» Text passage:
━━━━━━━━

Fatigue, depression and sleep in Parkinson’s disease
Leora L. Borek, MD, Joseph H. Friedman, MD
Background: Parkinson’s disease (PD) is primarily considered to be a movement disorder and is diagnosed by its motor signs. However, the nonmotor aspects of PD are frequently more debilitating than the motor complications of PD. Fatigue is a poorly understood phenomenon that is prevalent in PD patients. Depression and poor sleep quality are common as well and are important sources of disability.
Objective: To determine whether fatigue was associated with depression and poor sleep quality in patients with idiopathic PD and to evaluate whether fatigue and sleep quality improved after treatment of depression in PD patients.
Methods: 49 non-demented patients with a diagnosis of idiopathic PD were referred from a movement disorders clinic for psychiatric evaluation by a geriatric psychiatrist. Patients were administered the Parkinson Fatigue Scale (PFS) and Hamilton Depression Rating (HAMD) scales. Fatigue was diagnosed with a score ≥ 2.95, according to the PFS, and depression was diagnosed using DSMIV criteria and a HAMD score > 14. The Pittsburgh Sleep Quality Index (PSQI) measured the quality of sleep; a score > 5 indicated poor sleep quality. PD patients who met criteria for depression were treated in an open label fashion with citalopram, paroxetine, sertraline, escitalopram, venlafaxine or mirtazepine, at therapeutic dosages. After 8 weeks, the PFS, HAM-D and PSQI were repeated. A 50% reduction in HAMD score qualified as treatment response. The Hoehn & Yahr staging measured PD severity and the duration of PD was measured from the year of PD diagnosis.

━━━━━━━━

» Dataset excerpts:
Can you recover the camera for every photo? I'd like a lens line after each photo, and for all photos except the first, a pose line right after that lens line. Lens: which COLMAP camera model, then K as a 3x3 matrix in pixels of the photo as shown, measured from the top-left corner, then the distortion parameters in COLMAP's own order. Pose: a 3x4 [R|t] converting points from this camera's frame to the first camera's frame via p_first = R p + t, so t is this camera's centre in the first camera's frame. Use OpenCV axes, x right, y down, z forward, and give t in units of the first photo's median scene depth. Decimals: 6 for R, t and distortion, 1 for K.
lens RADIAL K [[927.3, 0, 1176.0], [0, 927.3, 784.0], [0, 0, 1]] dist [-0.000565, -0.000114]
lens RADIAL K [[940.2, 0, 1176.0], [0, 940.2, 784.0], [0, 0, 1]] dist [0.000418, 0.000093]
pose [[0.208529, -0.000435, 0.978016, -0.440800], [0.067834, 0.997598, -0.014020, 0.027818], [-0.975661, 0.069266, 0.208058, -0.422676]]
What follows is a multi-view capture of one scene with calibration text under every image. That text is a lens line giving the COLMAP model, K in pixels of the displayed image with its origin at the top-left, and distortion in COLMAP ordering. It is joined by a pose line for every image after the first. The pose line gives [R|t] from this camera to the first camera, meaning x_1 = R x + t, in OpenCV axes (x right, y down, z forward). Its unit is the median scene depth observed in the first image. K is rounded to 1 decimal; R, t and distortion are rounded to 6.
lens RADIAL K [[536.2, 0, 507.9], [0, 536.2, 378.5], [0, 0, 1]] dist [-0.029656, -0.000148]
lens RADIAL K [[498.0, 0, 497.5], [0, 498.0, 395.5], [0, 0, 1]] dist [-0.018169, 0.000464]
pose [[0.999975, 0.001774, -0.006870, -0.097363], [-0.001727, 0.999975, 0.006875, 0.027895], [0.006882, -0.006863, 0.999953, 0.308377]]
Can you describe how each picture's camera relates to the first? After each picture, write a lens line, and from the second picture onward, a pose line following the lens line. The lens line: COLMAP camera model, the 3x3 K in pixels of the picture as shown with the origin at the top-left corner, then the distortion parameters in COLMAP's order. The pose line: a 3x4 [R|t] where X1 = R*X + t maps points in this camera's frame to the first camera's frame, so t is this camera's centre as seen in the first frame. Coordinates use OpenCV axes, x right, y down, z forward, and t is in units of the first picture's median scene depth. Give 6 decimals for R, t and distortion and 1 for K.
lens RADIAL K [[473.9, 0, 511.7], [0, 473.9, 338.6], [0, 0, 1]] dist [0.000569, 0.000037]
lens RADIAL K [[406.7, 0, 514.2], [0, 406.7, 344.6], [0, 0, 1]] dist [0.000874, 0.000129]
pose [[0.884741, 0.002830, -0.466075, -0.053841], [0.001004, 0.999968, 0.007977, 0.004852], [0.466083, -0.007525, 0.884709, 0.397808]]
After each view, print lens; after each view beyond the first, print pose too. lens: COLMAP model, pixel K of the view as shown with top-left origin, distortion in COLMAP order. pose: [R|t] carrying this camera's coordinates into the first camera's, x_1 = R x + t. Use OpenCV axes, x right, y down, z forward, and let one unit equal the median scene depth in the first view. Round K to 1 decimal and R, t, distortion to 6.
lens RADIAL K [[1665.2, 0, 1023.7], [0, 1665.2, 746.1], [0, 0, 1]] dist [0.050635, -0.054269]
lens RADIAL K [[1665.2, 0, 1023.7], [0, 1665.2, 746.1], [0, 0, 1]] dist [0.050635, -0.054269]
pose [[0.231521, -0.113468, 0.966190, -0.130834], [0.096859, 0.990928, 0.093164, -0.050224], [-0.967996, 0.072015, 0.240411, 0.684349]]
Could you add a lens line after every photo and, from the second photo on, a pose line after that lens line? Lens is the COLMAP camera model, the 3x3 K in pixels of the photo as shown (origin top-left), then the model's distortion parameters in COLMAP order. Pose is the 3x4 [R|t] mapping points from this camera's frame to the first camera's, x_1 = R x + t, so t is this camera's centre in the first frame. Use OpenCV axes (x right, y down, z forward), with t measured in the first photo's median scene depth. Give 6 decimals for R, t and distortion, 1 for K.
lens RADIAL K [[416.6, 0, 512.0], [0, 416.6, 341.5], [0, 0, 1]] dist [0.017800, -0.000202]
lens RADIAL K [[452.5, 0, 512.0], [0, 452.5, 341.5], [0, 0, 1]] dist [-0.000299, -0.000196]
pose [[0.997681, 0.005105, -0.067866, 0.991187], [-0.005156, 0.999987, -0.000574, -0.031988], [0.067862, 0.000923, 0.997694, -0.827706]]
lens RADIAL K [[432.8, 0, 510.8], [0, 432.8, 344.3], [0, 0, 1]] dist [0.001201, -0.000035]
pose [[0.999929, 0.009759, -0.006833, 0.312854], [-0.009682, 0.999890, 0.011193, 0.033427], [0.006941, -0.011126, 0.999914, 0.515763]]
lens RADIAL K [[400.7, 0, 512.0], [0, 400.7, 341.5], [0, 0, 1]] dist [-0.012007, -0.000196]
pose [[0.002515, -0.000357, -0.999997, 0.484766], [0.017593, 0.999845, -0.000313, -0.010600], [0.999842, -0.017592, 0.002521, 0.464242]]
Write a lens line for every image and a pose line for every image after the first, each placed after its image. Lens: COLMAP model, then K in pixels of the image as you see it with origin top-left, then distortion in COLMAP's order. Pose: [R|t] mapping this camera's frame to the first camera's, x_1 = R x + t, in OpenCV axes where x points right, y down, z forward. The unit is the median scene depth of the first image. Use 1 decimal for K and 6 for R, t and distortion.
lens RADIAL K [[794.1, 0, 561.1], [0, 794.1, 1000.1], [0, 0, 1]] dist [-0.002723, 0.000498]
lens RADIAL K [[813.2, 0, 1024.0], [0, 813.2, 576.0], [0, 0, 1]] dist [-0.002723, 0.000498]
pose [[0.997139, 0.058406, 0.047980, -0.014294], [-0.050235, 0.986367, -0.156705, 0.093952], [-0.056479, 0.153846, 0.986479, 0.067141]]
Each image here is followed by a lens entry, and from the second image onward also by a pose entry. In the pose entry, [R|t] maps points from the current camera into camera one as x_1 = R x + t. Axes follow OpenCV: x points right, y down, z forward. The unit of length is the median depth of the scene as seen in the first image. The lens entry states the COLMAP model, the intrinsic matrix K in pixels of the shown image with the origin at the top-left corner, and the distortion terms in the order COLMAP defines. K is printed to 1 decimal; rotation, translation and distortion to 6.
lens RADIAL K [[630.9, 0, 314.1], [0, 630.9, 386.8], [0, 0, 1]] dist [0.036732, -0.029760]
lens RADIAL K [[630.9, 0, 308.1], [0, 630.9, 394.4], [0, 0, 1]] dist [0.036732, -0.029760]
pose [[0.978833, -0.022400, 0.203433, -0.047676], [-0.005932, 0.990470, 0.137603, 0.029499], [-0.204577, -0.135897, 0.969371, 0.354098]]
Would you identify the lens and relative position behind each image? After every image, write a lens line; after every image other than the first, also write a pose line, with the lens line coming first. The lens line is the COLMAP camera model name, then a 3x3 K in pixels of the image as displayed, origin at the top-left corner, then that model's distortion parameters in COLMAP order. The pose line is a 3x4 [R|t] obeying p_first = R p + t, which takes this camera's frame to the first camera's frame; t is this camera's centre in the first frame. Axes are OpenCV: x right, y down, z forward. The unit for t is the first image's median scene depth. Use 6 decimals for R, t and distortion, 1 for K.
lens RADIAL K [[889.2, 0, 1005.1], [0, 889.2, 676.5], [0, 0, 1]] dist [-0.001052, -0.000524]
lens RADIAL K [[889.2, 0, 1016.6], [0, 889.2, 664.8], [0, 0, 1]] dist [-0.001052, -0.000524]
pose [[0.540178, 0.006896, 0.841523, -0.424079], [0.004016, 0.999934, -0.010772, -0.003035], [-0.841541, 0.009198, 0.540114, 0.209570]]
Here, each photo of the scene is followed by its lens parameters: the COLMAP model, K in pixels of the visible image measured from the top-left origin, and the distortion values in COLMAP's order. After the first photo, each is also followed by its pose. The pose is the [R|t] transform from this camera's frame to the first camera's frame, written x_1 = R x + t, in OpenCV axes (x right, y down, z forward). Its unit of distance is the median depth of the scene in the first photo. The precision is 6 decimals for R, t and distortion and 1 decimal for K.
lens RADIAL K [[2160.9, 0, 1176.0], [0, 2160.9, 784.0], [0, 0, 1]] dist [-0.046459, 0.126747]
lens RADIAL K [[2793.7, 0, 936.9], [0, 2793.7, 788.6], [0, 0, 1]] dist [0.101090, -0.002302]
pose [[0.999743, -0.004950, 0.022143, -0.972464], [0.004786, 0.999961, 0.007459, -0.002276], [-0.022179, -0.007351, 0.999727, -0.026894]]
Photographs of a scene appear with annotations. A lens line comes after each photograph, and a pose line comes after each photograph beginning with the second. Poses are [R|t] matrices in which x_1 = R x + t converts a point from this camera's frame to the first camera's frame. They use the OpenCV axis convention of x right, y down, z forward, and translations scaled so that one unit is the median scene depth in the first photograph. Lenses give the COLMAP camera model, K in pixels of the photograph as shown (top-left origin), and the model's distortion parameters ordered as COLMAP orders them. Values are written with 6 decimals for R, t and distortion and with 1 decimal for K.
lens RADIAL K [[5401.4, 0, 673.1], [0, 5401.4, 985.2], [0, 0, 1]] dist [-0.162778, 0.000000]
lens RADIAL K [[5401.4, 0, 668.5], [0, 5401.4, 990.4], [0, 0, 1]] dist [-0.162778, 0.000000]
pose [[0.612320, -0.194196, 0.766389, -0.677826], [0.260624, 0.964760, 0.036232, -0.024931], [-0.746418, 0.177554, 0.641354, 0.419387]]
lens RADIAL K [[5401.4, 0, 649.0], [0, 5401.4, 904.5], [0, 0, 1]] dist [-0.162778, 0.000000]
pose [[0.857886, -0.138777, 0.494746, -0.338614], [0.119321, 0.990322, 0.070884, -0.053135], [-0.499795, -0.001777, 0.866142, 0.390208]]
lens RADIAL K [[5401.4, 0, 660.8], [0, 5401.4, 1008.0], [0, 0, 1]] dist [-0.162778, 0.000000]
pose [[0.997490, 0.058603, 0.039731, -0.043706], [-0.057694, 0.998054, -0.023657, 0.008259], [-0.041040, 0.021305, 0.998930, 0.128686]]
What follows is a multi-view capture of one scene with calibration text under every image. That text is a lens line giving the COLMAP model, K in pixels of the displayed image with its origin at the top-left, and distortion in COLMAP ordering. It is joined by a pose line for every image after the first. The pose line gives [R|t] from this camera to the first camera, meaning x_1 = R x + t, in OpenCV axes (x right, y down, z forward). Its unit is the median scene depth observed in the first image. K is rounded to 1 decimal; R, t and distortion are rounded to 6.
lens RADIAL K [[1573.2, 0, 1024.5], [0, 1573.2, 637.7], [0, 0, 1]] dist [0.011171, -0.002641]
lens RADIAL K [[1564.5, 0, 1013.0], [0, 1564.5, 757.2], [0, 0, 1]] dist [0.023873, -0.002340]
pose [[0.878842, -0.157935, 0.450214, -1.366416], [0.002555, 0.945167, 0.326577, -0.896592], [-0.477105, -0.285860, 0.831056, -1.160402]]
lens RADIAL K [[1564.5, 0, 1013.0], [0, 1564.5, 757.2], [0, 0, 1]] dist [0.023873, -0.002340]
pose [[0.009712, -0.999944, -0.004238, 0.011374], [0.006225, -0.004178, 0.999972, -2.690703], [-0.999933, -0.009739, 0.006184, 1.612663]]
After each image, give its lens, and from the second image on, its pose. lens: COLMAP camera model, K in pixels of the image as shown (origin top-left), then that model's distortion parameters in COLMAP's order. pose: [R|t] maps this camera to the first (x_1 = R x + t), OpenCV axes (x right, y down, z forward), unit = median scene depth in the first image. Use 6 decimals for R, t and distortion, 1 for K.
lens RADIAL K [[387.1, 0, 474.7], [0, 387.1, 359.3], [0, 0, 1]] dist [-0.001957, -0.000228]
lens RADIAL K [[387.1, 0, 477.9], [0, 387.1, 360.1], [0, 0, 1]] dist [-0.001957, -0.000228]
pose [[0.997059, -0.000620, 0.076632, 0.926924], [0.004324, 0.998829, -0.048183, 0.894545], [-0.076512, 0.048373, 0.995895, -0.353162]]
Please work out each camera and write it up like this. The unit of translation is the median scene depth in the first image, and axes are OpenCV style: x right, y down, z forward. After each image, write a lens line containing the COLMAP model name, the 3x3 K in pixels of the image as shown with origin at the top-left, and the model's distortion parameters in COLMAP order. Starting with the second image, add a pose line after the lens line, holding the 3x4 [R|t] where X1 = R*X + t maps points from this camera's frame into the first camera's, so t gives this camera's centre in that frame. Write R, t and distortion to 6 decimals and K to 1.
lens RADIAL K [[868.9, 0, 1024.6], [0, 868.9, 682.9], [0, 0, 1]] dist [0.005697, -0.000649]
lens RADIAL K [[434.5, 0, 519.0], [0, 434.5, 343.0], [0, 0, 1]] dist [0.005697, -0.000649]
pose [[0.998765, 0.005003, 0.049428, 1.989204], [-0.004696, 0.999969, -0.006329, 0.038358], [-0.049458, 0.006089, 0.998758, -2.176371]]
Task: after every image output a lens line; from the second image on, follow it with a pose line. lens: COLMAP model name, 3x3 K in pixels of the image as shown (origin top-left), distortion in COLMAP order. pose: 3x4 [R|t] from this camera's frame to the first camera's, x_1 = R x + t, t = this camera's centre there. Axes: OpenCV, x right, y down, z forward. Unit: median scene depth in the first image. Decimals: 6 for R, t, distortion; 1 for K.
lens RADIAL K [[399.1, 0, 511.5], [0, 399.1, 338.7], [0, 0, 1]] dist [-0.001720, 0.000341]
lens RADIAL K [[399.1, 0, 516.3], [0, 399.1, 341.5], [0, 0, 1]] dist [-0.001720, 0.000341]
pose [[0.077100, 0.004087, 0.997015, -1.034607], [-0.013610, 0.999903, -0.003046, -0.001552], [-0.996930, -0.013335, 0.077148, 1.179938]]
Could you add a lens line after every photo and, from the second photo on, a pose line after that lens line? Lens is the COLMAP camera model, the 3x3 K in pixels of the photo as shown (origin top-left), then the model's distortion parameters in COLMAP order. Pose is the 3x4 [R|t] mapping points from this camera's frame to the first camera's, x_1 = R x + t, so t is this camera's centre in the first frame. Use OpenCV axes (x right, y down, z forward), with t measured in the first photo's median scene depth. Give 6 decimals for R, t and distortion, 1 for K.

━━━━━━━━

» Tasks and exercises:
1. Reproduce the passage of the abstract on fatigue in Parkinson’s disease from "Objective: To determine" up to and including "depression in PD patients.".
2. Answer these questions from the abstract on fatigue in Parkinson’s disease:
(a) What kind of disorder is Parkinson’s disease primarily considered to be?
(b) What Parkinson Fatigue Scale score was used to diagnose fatigue?
(c) What reduction in HAMD score qualified as a treatment response?
3. Continue the abstract on fatigue in Parkinson’s disease, starting after its last sentence.

» Task-by-task answers:
1.
Objective: To determine whether fatigue was associated with depression and poor sleep quality in patients with idiopathic PD and to evaluate whether fatigue and sleep quality improved after treatment of depression in PD patients.

2.
(a) A movement disorder.
(b) A score ≥ 2.95.
(c) A 50% reduction.

3.
Results: The mean age of the patient was 65 ± 11.2 years with a mean PD duration of 7.7 ± 5.2 years. The mean stage of PD was 2.4 ± 0.9. 47% were female, 57.1% had fatigue, 30.6% were depressed and 65.3% had poor sleep quality. 86% had both fatigue and depression. 90% were taking levodopa, 57% were on a dopamine agonist medication, and 43% were on sleep medication. Fatigue significantly correlated with depression (r = 0.4, p < 0.01) but not poor sleep quality. Depression was significantly correlated with poor sleep quality (r = 0.3, p < 0.05). Fourteen out of fifteen depressed patients (93%) completed an eight week trial of antidepressant treatment and the HAMD scores decreased by at least 50% in all cases. Fatigue severity significantly improved from 3.7 to 2.5 (t = 3.0, df = 14, p < 0.01) and sleep quality significantly improved from 8.2 to 5.5 (t = 6.8, df = 12, p < 0.01) after antidepressant treatment. Fatigue, depression and poor sleep are common in patients with PD. When evaluating fatigue and sleep in PD patients, it is important to consider that depression may be a contributing factor. Fatigue and depression reduce the quality of life of PD patients and when present together, may both be treatable.